CREATE TABLE IF NOT EXISTS recipe_voice_kb_top (
chunk_id INTEGER PRIMARY KEY,
content TEXT,
relevance DOUBLE
);
INSERT INTO recipe_voice_kb_top (chunk_id, content, relevance)
SELECT chunk_id, content,
COSINE_SIMILARITY(embedding, EMBED('are you open on Sunday?')) AS relevance
FROM recipe_voice_kb
ORDER BY relevance DESC
LIMIT 2;
CREATE TABLE IF NOT EXISTS recipe_voice_kb_ctx (id INTEGER PRIMARY KEY, context TEXT);
INSERT INTO recipe_voice_kb_ctx (id, context)
SELECT 1, GROUP_CONCAT(content, ' ') FROM recipe_voice_kb_top;
SELECT GENERATE(
'Answer in ONE short spoken sentence using ONLY the context; if it is not in the context, say you will check. Context: ' ||
context ||
' Caller asked: Are you open on Sunday? Spoken answer:') AS spoken_answer
FROM recipe_voice_kb_ctx;
Step 6: Refuse to guess on a call
Ask something the knowledge base doesn't cover; the grounding instruction makes the agent defer instead of inventing. Reuse the same retrieved context (it has no gift-wrapping fact), so the agent must defer.
SELECT GENERATE(
'Answer in ONE short spoken sentence using ONLY the context; if it is not in the context, say you will check and follow up. Context: ' ||
context ||
' Caller asked: Do you offer gift wrapping? Spoken answer:') AS spoken_answer
FROM recipe_voice_kb_ctx;
Cleanup (Optional)
DROP TABLE IF EXISTS recipe_voice_kb;
DROP TABLE IF EXISTS recipe_voice_kb_top;
DROP TABLE IF EXISTS recipe_voice_kb_ctx;
Expected Outcomes
- Step 4 retrieves the store-hours fact for a weekend question — by meaning, not keywords.
- Step 5 returns a single spoken sentence ("We're open 9 to 8 Monday through Saturday and closed Sundays") — accurate and TTS-ready.
- Step 6 defers on gift wrapping ("Let me check on that and follow up") because it isn't in the knowledge base — no on-call hallucination.
You now have a voice agent that answers from your knowledge base in short, speakable sentences and gracefully defers when it doesn't know.
Use it from your agent (framework-agnostic — the DB is the brain, the voice stack is swappable)

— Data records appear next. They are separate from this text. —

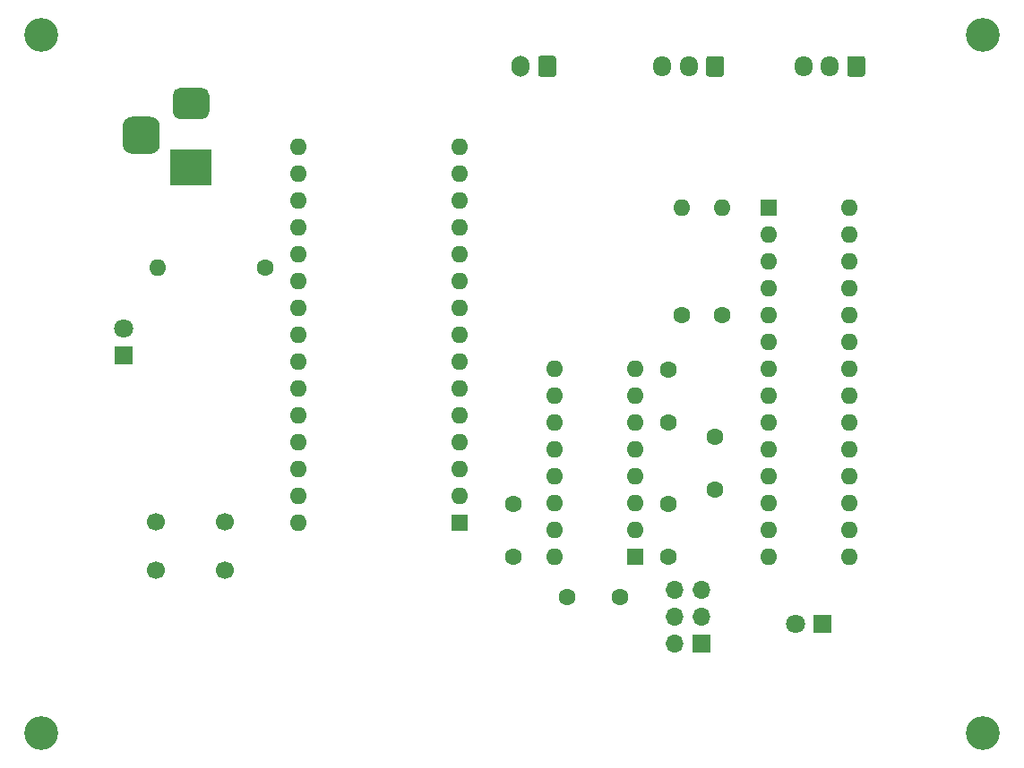
<source format=gts>
%TF.GenerationSoftware,KiCad,Pcbnew,(5.1.9)-1*%
%TF.CreationDate,2021-03-23T20:02:45+09:00*%
%TF.ProjectId,IO,494f2e6b-6963-4616-945f-706362585858,rev?*%
%TF.SameCoordinates,Original*%
%TF.FileFunction,Soldermask,Top*%
%TF.FilePolarity,Negative*%
%FSLAX46Y46*%
G04 Gerber Fmt 4.6, Leading zero omitted, Abs format (unit mm)*
G04 Created by KiCad (PCBNEW (5.1.9)-1) date 2021-03-23 20:02:45*
%MOMM*%
%LPD*%
G01*
G04 APERTURE LIST*
%ADD10C,3.200000*%
%ADD11C,1.600000*%
%ADD12O,1.700000X1.700000*%
%ADD13R,1.700000X1.700000*%
%ADD14O,1.600000X1.600000*%
%ADD15C,1.800000*%
%ADD16R,1.800000X1.800000*%
%ADD17R,1.600000X1.600000*%
%ADD18O,1.700000X1.950000*%
%ADD19O,1.700000X2.000000*%
%ADD20R,4.000000X3.500000*%
%ADD21C,1.700000*%
G04 APERTURE END LIST*
D10*
%TO.C,REF\u002A\u002A*%
X155500000Y-45300000D03*
%TD*%
%TO.C,REF\u002A\u002A*%
X155500000Y-111300000D03*
%TD*%
%TO.C,REF\u002A\u002A*%
X66500000Y-111300000D03*
%TD*%
%TO.C,REF\u002A\u002A*%
X66500000Y-45300000D03*
%TD*%
D11*
%TO.C,C5*%
X111125000Y-89615000D03*
X111125000Y-94615000D03*
%TD*%
D12*
%TO.C,OP_ISP*%
X126365000Y-97790000D03*
X128905000Y-97790000D03*
X126365000Y-100330000D03*
X128905000Y-100330000D03*
X126365000Y-102870000D03*
D13*
X128905000Y-102870000D03*
%TD*%
D14*
%TO.C,PWR_R1*%
X77470000Y-67310000D03*
D11*
X87630000Y-67310000D03*
%TD*%
D15*
%TO.C,PWR_LED1*%
X74295000Y-73025000D03*
D16*
X74295000Y-75565000D03*
%TD*%
D14*
%TO.C,OP_MEGA328P*%
X142875000Y-61595000D03*
X135255000Y-94615000D03*
X142875000Y-64135000D03*
X135255000Y-92075000D03*
X142875000Y-66675000D03*
X135255000Y-89535000D03*
X142875000Y-69215000D03*
X135255000Y-86995000D03*
X142875000Y-71755000D03*
X135255000Y-84455000D03*
X142875000Y-74295000D03*
X135255000Y-81915000D03*
X142875000Y-76835000D03*
X135255000Y-79375000D03*
X142875000Y-79375000D03*
X135255000Y-76835000D03*
X142875000Y-81915000D03*
X135255000Y-74295000D03*
X142875000Y-84455000D03*
X135255000Y-71755000D03*
X142875000Y-86995000D03*
X135255000Y-69215000D03*
X142875000Y-89535000D03*
X135255000Y-66675000D03*
X142875000Y-92075000D03*
X135255000Y-64135000D03*
X142875000Y-94615000D03*
D17*
X135255000Y-61595000D03*
%TD*%
D14*
%TO.C,OP_R2*%
X130810000Y-61595000D03*
D11*
X130810000Y-71755000D03*
%TD*%
D14*
%TO.C,OP_R1*%
X127000000Y-61595000D03*
D11*
X127000000Y-71755000D03*
%TD*%
D15*
%TO.C,OP_LED1*%
X137795000Y-100965000D03*
D16*
X140335000Y-100965000D03*
%TD*%
D18*
%TO.C,OP_CN3*%
X138510000Y-48260000D03*
X141010000Y-48260000D03*
G36*
G01*
X144360000Y-47535000D02*
X144360000Y-48985000D01*
G75*
G02*
X144110000Y-49235000I-250000J0D01*
G01*
X142910000Y-49235000D01*
G75*
G02*
X142660000Y-48985000I0J250000D01*
G01*
X142660000Y-47535000D01*
G75*
G02*
X142910000Y-47285000I250000J0D01*
G01*
X144110000Y-47285000D01*
G75*
G02*
X144360000Y-47535000I0J-250000D01*
G01*
G37*
%TD*%
D11*
%TO.C,C4*%
X125730000Y-89615000D03*
X125730000Y-94615000D03*
%TD*%
%TO.C,C3*%
X130175000Y-83265000D03*
X130175000Y-88265000D03*
%TD*%
%TO.C,C2*%
X125730000Y-76915000D03*
X125730000Y-81915000D03*
%TD*%
%TO.C,C1*%
X121205000Y-98425000D03*
X116205000Y-98425000D03*
%TD*%
D19*
%TO.C,CN3*%
X111800000Y-48260000D03*
G36*
G01*
X115150000Y-47510000D02*
X115150000Y-49010000D01*
G75*
G02*
X114900000Y-49260000I-250000J0D01*
G01*
X113700000Y-49260000D01*
G75*
G02*
X113450000Y-49010000I0J250000D01*
G01*
X113450000Y-47510000D01*
G75*
G02*
X113700000Y-47260000I250000J0D01*
G01*
X114900000Y-47260000D01*
G75*
G02*
X115150000Y-47510000I0J-250000D01*
G01*
G37*
%TD*%
D17*
%TO.C,Nano1*%
X106045000Y-91440000D03*
D14*
X90805000Y-58420000D03*
X106045000Y-88900000D03*
X90805000Y-60960000D03*
X106045000Y-86360000D03*
X90805000Y-63500000D03*
X106045000Y-83820000D03*
X90805000Y-66040000D03*
X106045000Y-81280000D03*
X90805000Y-68580000D03*
X106045000Y-78740000D03*
X90805000Y-71120000D03*
X106045000Y-76200000D03*
X90805000Y-73660000D03*
X106045000Y-73660000D03*
X90805000Y-76200000D03*
X106045000Y-71120000D03*
X90805000Y-78740000D03*
X106045000Y-68580000D03*
X90805000Y-81280000D03*
X106045000Y-66040000D03*
X90805000Y-83820000D03*
X106045000Y-63500000D03*
X90805000Y-86360000D03*
X106045000Y-60960000D03*
X90805000Y-88900000D03*
X106045000Y-58420000D03*
X90805000Y-91440000D03*
X106045000Y-55880000D03*
X90805000Y-55880000D03*
%TD*%
%TO.C,CN1*%
G36*
G01*
X75070000Y-53035000D02*
X76820000Y-53035000D01*
G75*
G02*
X77695000Y-53910000I0J-875000D01*
G01*
X77695000Y-55660000D01*
G75*
G02*
X76820000Y-56535000I-875000J0D01*
G01*
X75070000Y-56535000D01*
G75*
G02*
X74195000Y-55660000I0J875000D01*
G01*
X74195000Y-53910000D01*
G75*
G02*
X75070000Y-53035000I875000J0D01*
G01*
G37*
G36*
G01*
X79645000Y-50285000D02*
X81645000Y-50285000D01*
G75*
G02*
X82395000Y-51035000I0J-750000D01*
G01*
X82395000Y-52535000D01*
G75*
G02*
X81645000Y-53285000I-750000J0D01*
G01*
X79645000Y-53285000D01*
G75*
G02*
X78895000Y-52535000I0J750000D01*
G01*
X78895000Y-51035000D01*
G75*
G02*
X79645000Y-50285000I750000J0D01*
G01*
G37*
D20*
X80645000Y-57785000D03*
%TD*%
D18*
%TO.C,CN2*%
X125175000Y-48260000D03*
X127675000Y-48260000D03*
G36*
G01*
X131025000Y-47535000D02*
X131025000Y-48985000D01*
G75*
G02*
X130775000Y-49235000I-250000J0D01*
G01*
X129575000Y-49235000D01*
G75*
G02*
X129325000Y-48985000I0J250000D01*
G01*
X129325000Y-47535000D01*
G75*
G02*
X129575000Y-47285000I250000J0D01*
G01*
X130775000Y-47285000D01*
G75*
G02*
X131025000Y-47535000I0J-250000D01*
G01*
G37*
%TD*%
D21*
%TO.C,TEST1*%
X77320000Y-91385000D03*
X83820000Y-91385000D03*
X77320000Y-95885000D03*
X83820000Y-95885000D03*
%TD*%
D17*
%TO.C,232 Driver*%
X122645000Y-94615000D03*
D14*
X115025000Y-76835000D03*
X122645000Y-92075000D03*
X115025000Y-79375000D03*
X122645000Y-89535000D03*
X115025000Y-81915000D03*
X122645000Y-86995000D03*
X115025000Y-84455000D03*
X122645000Y-84455000D03*
X115025000Y-86995000D03*
X122645000Y-81915000D03*
X115025000Y-89535000D03*
X122645000Y-79375000D03*
X115025000Y-92075000D03*
X122645000Y-76835000D03*
X115025000Y-94615000D03*
%TD*%
M02*

</source>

Voice RAG is just a knowledge table + retrieve + a brevity-constrained generate, called from any voice runtime:
- REST / SDK —
POST /v1/query/execute(any language), or@synapcores/sdkclient.executeQuery(...). On each caller question, run the Step-5 retrieve+generate query and send the one-sentence result straight to TTS. Drop it into Vapi, LiveKit Agents, Pipecat, Twilio, or Retell. - MCP (native, on by default) — point your voice runtime's MCP client at
ws://<your-instance>/mcp?token=<jwt>(JWT from onePOST /v1/auth/login→access_token). Thequerytool retrieves and generates the spoken answer; theexecutetool ingests new knowledge — voice RAG as a tool call inside the turn loop. - Any framework — the same knowledge base grounds a phone agent, a voice widget, or a text bot; the brevity instruction is the only voice-specific tweak. The database is the brain; the framework (and the voice stack) is swappable.
Key Concepts Learned
- Voice RAG is chat RAG with a brevity constraint — retrieve the passage, generate one spoken sentence.
- The "use only the context, else defer" instruction prevents on-call hallucination, the worst voice failure.
- Keeping answers to one sentence makes them natural through TTS and keeps latency low.
- Because it's plain data ops (SQL / REST / MCP), voice RAG works with any STT/TTS stack — the database-as-the-brain pattern the voice cluster builds on.